In an email to Gothamist, a spokesperson from ACS said there has not been an official policy shift on removals since Perkins' death. "Though ACS has not issued any directives related to pursuing removals more aggressively, highly publicized cases tend to result in an increase of child maltreatment reports, which in turn bring more investigations," the spokesperson wrote. "ACS continues to make all efforts to keep children safe in their homes, and when that is not possible, we seek removal."

Children of color, particularly black children, are vastly overrepresented in the child welfare system nationwide. A 2015 report from Al Jazeera America found that black children in New York City were placed in foster care at a rate more than 10 times that of white children.
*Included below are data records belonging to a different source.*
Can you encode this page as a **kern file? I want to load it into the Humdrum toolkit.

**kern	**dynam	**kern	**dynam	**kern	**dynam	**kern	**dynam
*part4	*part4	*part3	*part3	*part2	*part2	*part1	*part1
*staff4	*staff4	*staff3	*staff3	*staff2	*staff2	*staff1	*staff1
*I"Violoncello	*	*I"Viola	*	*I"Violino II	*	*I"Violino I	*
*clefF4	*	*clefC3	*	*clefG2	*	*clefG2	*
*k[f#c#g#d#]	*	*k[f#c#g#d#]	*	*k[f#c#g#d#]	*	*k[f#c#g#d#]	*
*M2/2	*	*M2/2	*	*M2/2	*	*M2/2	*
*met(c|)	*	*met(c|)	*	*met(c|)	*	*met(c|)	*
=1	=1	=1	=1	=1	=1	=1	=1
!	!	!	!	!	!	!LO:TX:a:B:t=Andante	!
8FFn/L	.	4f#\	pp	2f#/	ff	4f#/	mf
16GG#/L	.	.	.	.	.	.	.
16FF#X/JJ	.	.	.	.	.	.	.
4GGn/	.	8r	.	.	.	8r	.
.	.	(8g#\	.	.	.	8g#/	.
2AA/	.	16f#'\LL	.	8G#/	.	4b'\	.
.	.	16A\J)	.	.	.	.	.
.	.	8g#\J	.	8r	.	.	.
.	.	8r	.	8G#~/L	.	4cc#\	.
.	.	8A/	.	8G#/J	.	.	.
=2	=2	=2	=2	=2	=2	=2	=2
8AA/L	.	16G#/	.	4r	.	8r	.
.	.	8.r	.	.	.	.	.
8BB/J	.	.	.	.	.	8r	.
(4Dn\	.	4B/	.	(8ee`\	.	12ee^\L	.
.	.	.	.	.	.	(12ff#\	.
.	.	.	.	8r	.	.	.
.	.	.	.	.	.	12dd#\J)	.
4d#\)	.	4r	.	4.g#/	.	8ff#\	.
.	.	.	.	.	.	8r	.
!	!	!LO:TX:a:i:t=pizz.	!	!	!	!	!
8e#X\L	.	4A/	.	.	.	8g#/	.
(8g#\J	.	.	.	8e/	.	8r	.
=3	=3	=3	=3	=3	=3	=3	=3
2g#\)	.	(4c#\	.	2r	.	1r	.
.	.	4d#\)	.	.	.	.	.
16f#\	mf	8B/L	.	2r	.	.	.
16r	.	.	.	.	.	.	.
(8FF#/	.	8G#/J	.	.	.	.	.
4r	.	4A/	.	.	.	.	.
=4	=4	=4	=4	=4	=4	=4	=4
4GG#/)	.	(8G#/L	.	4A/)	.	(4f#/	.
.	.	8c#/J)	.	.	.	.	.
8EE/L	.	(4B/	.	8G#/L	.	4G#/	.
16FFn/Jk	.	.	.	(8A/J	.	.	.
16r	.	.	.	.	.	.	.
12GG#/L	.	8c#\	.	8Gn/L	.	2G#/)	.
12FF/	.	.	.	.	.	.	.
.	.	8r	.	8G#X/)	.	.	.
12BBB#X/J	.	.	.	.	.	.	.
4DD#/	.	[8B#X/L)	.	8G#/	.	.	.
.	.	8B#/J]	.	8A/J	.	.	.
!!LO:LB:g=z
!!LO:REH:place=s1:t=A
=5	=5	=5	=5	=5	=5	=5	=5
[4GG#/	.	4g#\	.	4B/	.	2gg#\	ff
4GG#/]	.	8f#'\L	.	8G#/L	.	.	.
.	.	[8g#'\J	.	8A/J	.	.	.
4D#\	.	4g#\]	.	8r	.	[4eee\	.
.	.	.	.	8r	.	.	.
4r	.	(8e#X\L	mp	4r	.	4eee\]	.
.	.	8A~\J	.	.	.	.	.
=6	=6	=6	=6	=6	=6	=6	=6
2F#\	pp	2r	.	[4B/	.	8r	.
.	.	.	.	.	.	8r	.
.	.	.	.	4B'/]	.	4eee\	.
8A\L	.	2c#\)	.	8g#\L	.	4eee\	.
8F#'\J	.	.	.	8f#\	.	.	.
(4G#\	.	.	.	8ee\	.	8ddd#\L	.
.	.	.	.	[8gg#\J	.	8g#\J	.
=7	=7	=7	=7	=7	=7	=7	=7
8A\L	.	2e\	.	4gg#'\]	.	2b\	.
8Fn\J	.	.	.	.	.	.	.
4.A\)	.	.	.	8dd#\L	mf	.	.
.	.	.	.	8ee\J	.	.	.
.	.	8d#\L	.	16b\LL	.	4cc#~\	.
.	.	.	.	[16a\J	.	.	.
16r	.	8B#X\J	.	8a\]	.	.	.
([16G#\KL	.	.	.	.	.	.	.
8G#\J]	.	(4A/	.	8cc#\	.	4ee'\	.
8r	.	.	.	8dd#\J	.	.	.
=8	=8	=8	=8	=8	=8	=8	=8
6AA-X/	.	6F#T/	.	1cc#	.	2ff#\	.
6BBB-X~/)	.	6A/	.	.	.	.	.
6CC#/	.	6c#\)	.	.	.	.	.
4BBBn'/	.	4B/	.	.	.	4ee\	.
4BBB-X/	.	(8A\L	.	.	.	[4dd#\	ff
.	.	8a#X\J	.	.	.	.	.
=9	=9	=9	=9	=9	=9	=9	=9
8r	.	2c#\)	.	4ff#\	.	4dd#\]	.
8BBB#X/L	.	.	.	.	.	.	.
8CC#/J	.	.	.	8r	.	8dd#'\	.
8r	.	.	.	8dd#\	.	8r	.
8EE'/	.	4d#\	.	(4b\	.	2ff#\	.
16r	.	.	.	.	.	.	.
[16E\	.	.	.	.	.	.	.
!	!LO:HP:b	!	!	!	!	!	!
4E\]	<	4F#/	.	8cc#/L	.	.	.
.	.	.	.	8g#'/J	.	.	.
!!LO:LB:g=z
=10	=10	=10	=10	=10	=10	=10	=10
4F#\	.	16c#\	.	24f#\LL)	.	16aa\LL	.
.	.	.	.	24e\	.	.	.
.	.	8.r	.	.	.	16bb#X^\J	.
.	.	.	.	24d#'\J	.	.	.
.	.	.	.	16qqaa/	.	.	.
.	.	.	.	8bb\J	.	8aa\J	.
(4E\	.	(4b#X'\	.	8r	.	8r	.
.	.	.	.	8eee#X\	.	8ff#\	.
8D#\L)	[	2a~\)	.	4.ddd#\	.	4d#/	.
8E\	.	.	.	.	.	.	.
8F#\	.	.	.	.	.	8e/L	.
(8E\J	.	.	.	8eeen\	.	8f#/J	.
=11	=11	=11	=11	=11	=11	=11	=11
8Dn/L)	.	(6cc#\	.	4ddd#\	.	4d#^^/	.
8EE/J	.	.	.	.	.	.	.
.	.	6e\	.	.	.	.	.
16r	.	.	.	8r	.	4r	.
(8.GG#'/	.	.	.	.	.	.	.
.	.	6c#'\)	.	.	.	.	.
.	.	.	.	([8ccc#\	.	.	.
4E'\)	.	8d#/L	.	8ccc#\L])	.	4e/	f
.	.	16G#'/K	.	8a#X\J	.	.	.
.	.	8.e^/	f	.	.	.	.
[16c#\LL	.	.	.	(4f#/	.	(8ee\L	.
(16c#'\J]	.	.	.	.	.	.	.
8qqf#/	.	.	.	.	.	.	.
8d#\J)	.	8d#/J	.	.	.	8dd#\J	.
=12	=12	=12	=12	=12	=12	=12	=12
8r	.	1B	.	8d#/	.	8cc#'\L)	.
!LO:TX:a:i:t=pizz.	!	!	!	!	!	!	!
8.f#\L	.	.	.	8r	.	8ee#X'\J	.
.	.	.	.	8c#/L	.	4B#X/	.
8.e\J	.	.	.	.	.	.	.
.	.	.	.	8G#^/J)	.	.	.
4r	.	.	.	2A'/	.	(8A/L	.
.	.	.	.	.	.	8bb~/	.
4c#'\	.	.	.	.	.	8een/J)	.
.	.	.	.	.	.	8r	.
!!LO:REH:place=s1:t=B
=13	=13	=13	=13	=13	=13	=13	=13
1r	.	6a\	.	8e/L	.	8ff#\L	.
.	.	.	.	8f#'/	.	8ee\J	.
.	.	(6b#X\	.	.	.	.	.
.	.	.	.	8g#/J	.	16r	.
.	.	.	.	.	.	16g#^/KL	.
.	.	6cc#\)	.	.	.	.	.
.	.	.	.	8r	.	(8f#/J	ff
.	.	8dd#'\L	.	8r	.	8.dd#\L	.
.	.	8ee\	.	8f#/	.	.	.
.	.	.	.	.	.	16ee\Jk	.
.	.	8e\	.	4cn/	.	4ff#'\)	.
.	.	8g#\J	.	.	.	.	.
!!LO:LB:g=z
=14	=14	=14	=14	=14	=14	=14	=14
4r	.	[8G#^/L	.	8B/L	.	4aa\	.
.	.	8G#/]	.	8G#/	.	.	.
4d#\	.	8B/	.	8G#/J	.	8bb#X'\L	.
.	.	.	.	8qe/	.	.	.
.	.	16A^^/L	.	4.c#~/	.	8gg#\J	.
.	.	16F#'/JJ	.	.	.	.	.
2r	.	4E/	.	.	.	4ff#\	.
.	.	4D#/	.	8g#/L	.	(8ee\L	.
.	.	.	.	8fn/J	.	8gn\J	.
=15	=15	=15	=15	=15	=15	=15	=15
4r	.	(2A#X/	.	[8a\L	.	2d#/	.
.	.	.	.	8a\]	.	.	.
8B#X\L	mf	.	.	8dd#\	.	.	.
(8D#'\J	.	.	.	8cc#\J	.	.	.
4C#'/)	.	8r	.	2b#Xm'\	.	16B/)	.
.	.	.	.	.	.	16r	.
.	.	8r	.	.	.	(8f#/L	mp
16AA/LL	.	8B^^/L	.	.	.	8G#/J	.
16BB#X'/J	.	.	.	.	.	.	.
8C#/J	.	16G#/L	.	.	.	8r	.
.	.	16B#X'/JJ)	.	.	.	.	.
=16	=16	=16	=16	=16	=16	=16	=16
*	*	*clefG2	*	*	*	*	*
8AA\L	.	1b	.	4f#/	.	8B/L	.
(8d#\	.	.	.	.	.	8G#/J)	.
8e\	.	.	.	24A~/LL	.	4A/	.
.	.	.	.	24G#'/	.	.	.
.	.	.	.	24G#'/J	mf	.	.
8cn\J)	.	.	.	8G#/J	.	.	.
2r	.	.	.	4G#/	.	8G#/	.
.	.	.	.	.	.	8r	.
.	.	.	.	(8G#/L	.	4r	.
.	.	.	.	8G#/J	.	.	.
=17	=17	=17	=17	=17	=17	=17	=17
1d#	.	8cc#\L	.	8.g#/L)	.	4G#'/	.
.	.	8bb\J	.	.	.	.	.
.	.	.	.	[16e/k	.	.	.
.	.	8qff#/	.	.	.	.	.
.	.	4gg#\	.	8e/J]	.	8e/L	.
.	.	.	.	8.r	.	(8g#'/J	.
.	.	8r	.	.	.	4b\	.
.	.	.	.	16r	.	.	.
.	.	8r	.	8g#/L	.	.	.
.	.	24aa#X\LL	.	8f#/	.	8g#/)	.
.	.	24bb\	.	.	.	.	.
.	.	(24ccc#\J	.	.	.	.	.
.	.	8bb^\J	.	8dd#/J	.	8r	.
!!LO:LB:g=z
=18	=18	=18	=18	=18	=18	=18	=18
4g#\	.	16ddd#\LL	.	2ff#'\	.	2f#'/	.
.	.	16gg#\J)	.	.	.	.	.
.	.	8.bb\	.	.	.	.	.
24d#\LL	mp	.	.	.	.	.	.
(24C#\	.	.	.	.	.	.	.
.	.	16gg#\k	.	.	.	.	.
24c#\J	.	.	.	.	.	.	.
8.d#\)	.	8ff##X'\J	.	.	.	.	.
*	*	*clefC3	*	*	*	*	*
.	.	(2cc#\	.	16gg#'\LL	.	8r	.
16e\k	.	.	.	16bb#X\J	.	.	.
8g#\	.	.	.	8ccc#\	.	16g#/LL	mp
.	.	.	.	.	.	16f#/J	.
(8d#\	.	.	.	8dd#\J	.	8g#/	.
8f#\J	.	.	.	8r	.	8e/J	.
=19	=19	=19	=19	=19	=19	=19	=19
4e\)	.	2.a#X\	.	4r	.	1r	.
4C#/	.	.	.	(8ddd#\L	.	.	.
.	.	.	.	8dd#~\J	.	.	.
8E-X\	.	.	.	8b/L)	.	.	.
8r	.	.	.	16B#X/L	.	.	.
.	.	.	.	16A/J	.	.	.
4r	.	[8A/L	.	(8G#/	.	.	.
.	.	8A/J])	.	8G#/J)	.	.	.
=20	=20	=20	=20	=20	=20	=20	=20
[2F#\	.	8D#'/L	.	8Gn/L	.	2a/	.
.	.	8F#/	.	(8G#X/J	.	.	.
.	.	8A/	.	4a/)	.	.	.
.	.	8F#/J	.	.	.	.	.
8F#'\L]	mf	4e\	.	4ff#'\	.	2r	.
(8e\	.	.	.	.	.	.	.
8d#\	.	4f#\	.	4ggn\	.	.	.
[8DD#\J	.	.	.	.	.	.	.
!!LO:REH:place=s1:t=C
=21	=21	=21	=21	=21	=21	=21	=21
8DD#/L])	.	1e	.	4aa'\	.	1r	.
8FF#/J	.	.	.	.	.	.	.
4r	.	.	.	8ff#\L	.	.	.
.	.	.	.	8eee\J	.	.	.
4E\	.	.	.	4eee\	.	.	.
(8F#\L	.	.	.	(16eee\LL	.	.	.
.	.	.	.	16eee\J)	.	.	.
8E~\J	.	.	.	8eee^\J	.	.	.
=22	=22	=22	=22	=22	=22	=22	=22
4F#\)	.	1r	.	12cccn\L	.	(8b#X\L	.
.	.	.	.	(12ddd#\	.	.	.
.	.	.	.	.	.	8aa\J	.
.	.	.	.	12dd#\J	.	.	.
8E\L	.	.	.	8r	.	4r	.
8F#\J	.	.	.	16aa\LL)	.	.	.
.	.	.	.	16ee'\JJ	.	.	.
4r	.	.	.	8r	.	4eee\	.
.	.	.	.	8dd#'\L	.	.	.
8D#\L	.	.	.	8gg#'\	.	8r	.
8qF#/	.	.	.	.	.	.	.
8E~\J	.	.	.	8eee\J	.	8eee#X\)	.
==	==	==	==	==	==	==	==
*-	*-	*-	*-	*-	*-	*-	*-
Because of this disparity, black children are disproportionately impacted by changes in welfare policies.

"The racial disparities of our child welfare system are alarming and certainly should be disturbing to anyone looking at the system," Gottlieb said. "We're disproportionately inflicting that harm on black kids."

In early October, ACS Commissioner Gladys Carrion announced that the agency would institute major reforms after news reports that the mother of six-year-old Zymere Perkins, who died in late September due to injuries allegedly inflicted by his mother's boyfriend, had been investigated by ACS on five different occasions. Perkins was never removed from the household.

ACS has been heavily criticized for its handling of child welfare investigations in recent years. In May, the Department of Investigation released a scathing report finding that the agency frequently failed to investigate or report allegations of child abuse and flouted record-keeping and requirements.

Last week, DOI announced it was investigating the agency's handling of the case of Jaden Jordan, a three-year-old child allegedly beaten into a coma by his mother's boyfriend at the family home in Gravesend. Jordan died Monday as a result of his injuries.

ACS has not yet released data on removal filings in November.

A previous version of this article overstated the total number of petitions for removal filed by ACS in October; it is 312, not 1,322. The post has been updated accordingly.